Mother's death on a rafting trip inspires 'helmet bill' in Oregon
HOOD RIVER, Ore. —
This will be the second year Shawna Wellman celebrates Mother’s Day without her mother. Choking back the tears, she remembers the painful moments leading up to her death.
Just three weeks shy of her retirement, Sharon Birge died on an introductory rafting trip on the Deschutes River she took with her family two summers ago.
“The second rapid we went through, the boat tipped sideways. My mom was thrown forcefully from one side of the raft to the other. She hit her head on something,” said Wellman.

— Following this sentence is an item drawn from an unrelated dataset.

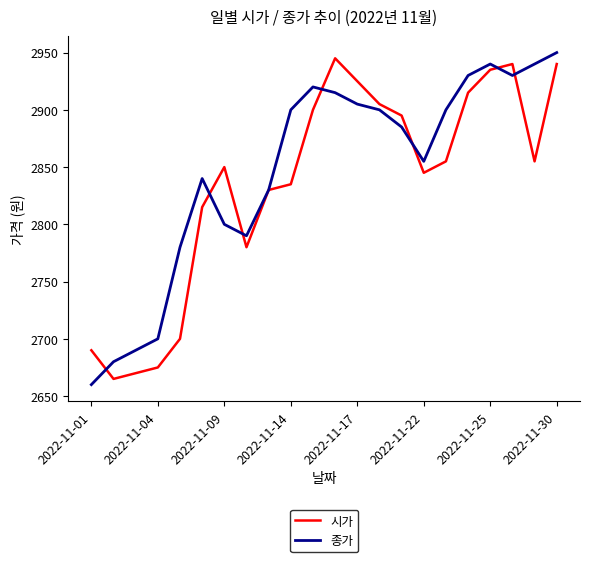

What is the smallest value displayed?

2660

Birge’s brain began to swell, and she died 10 days later.
“The doctors at OHSU said if she had a helmet on, she should be alive today,” said Wellman.
Helmets, she says, were never offered to her family by the company. She says the requirement should be common sense.
“It seems so simple now; it's not something we would have thought about,” said Wellman. “It makes me upset and sad, and it makes me want to do something so no one else will have to go through this.”
Senate Bill 643 is her answer. The bill would require any outfitter and guide to offer helmets to passengers on waters rated Class III or above. Rapids are ranked on a class scale of 1 to 6, with 6 being the most challenging.
Zach Collier already offers helmets to his passengers, but he says it wouldn't make sense to force them to wear one.
“Sometimes it's unsafe. If it's super warm, it can create heat injuries.”
Collier owns Northwest Rafting Company. He says in his 20 years of guiding, he has never had anyone get a head injury.
“If they were to create a law requiring people to wear PFDs is more effective in terms of saving lives,” he said.
Not having a PFD (Personal Flotation Device, or life jacket) is the second most common cause of death in water, according to American Whitewater, a nonprofit organization that maintains the American Whitewater Safety Code. Out of the 21 causes of death, head injuries are ranked 16th, and caused 4 percent of deaths from 1975-2016. The number one cause, is cold water.
While offering helmets are important, Collier says there are other risks more concerning.
“What would help keep people safe is wearing a wetsuit if it's cold, wearing a PFD, and not drinking on the river.”
Currently, SB 643 is sitting in the rules committee. It will have to get passed by both the Senate and House before it can become law.